_Source passage_
----
Sunday, September 02, 2007

s(h)itting at home!

ertuğrul günay has never been on my list of comment-worthy politicians. to me, he has always been like another hundred billion unbeknownst public servants, only mediocre - no insult meant, with the quality of material available, if i had commented on him, i'd probably have slapped him around like a wet rag. still, by my book, mediocre fares worse than bad...

now i am giving günay a chance for public maturity after years of political adolescence. as minister of culture - which, in turkey, is essentially an oxymoron -, i read his first declaration that he goes mad whenever he sees concrete slabs "grinning like decayed teeth in a mouth", obstructing what remains of seven millennia of history all around the country.

i don't know what he can do about it, or what can be done about it - just recently an antwerper told me that bodrum has no character as a city, it is just a collection of cubic slabs. actually, it has become an ugly collection of white slabs in only the last 20 years; the bodrum of 1985 looked slightly different from the bodrum of 1885, and even for my calloused soul, it was an exciting sight, sailing back to home port from some of the most beautiful cruising grounds in the world.

in two years, marked with the stamp of turgut özal's "money and gains before all" philosophy, the entire old town, consisting at least 75 percent of houses built in the 19th century or before the republic (*), was torn down practically in a fortnight, and rebuilt according to the current templates of temples of terribly pedestrian taste. in worst cases, those character-free cubic hovels surrounded and smothered what could not be brought down of the old stone buildings.
----
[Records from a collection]
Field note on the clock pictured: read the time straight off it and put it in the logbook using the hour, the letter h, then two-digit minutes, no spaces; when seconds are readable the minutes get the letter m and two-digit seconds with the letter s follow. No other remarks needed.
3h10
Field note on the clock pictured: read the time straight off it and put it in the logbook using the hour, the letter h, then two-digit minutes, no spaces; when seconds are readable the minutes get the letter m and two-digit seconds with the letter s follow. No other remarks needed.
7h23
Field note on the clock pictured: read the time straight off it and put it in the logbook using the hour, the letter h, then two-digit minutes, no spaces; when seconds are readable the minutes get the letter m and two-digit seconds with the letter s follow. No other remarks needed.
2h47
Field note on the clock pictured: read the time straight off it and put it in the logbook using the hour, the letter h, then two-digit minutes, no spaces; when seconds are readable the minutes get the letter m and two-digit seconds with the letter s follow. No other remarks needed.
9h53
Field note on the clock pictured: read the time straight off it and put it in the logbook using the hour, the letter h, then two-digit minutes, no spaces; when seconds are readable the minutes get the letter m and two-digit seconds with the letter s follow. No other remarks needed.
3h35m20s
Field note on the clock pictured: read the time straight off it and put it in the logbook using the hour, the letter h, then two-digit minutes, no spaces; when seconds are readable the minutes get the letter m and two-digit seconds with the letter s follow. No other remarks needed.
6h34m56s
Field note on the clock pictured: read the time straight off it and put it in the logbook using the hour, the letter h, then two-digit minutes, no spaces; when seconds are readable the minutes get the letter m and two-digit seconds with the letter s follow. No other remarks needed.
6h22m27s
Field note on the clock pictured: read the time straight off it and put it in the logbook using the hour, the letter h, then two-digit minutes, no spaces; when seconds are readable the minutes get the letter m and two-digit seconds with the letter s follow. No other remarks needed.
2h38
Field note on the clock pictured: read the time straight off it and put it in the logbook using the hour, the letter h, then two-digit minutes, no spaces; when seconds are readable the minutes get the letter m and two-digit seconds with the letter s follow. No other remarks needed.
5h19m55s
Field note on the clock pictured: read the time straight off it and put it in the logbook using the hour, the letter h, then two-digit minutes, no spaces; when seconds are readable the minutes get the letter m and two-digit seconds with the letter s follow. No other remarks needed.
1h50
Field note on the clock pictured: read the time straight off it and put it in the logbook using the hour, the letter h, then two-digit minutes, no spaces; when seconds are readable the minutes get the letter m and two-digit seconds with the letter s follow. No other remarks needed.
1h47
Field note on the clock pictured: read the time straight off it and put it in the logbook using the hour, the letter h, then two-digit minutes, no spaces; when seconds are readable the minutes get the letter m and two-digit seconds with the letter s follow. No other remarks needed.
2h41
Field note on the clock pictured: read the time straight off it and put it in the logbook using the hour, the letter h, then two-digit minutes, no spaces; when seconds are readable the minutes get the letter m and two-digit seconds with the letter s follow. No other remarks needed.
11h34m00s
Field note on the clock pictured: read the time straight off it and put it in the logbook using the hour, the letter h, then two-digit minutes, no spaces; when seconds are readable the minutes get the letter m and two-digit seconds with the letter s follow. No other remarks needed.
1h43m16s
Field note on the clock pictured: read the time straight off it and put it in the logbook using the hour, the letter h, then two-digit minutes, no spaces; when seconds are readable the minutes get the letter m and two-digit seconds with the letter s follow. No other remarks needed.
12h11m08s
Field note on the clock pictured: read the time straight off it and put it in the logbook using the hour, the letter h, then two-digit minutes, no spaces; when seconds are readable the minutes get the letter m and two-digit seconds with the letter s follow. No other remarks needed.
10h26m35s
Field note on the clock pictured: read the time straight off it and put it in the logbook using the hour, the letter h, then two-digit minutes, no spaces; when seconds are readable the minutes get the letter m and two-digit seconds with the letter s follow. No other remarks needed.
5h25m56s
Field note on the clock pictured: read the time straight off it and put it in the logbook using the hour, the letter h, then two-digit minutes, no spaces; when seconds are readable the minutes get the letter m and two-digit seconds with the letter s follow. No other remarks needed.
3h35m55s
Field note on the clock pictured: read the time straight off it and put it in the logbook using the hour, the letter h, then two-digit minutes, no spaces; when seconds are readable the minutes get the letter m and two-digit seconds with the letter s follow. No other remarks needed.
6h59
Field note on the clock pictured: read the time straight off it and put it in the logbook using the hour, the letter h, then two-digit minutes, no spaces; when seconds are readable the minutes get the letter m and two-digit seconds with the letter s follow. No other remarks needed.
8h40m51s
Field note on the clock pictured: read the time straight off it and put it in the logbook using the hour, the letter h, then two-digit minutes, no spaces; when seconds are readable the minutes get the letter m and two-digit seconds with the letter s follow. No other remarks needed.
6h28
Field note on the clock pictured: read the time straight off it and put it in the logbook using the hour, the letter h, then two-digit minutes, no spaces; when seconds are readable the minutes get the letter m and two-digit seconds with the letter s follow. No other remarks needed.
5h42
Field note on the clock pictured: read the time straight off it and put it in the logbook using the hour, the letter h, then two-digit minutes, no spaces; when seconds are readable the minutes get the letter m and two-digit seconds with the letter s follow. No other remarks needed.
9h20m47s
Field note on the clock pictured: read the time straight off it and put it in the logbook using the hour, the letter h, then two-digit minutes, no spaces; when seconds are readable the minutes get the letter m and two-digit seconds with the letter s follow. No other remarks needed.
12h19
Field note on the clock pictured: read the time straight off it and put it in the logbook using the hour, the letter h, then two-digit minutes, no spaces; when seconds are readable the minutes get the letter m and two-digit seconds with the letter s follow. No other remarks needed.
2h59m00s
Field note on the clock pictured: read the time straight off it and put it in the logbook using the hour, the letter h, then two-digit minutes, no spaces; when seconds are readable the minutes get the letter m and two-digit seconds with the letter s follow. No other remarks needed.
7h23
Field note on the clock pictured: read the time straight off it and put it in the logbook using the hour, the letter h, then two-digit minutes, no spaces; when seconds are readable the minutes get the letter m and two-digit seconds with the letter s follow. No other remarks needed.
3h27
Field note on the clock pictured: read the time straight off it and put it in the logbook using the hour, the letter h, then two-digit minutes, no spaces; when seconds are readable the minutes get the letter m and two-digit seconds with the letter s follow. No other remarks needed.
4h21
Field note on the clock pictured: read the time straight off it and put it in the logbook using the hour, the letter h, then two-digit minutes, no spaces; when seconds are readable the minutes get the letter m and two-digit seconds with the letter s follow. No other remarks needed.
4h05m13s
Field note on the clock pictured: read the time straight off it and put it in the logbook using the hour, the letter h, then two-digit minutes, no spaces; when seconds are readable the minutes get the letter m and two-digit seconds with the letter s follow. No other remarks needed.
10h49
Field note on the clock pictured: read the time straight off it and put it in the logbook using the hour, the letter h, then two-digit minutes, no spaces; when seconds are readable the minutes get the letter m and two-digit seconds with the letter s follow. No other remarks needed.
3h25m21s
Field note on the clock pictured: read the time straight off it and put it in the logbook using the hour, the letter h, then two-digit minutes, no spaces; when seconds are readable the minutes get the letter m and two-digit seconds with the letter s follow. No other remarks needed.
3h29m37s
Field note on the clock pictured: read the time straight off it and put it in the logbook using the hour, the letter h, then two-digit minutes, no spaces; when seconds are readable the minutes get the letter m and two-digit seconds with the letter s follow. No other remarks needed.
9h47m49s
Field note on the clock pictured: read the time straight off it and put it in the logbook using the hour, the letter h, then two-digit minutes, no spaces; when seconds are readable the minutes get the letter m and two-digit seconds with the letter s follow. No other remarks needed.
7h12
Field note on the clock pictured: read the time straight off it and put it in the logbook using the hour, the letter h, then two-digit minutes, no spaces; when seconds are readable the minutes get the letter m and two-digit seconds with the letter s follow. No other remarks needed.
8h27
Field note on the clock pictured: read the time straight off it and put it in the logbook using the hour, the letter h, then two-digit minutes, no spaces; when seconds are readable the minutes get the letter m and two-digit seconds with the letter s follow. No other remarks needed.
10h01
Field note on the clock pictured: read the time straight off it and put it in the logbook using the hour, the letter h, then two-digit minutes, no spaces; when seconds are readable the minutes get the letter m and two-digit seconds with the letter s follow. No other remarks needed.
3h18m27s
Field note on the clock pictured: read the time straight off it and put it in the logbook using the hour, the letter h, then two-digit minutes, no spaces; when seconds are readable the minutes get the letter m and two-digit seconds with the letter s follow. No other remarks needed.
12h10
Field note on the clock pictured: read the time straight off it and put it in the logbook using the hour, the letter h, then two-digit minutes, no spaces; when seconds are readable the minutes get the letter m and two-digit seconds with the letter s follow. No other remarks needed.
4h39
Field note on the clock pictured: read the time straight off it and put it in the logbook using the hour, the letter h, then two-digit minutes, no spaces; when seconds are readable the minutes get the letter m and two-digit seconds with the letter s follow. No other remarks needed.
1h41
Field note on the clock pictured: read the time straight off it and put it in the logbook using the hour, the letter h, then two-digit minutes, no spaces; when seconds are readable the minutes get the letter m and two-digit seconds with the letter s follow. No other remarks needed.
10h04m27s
----
_Problems to solve_
(1) According to the blog post about Ertuğrul Günay, why had the writer never considered him worth commenting on? Answer in one to three sentences.
(2) In the blog post about Ertuğrul Günay, what share of Bodrum's old town consisted of houses built in the 19th century or before the republic?

_Answers per task_
(1) To the writer, Günay had always seemed like countless other little-known public servants, only mediocre. By the writer's standard, mediocre fares worse than bad.

(2) At least 75 percent.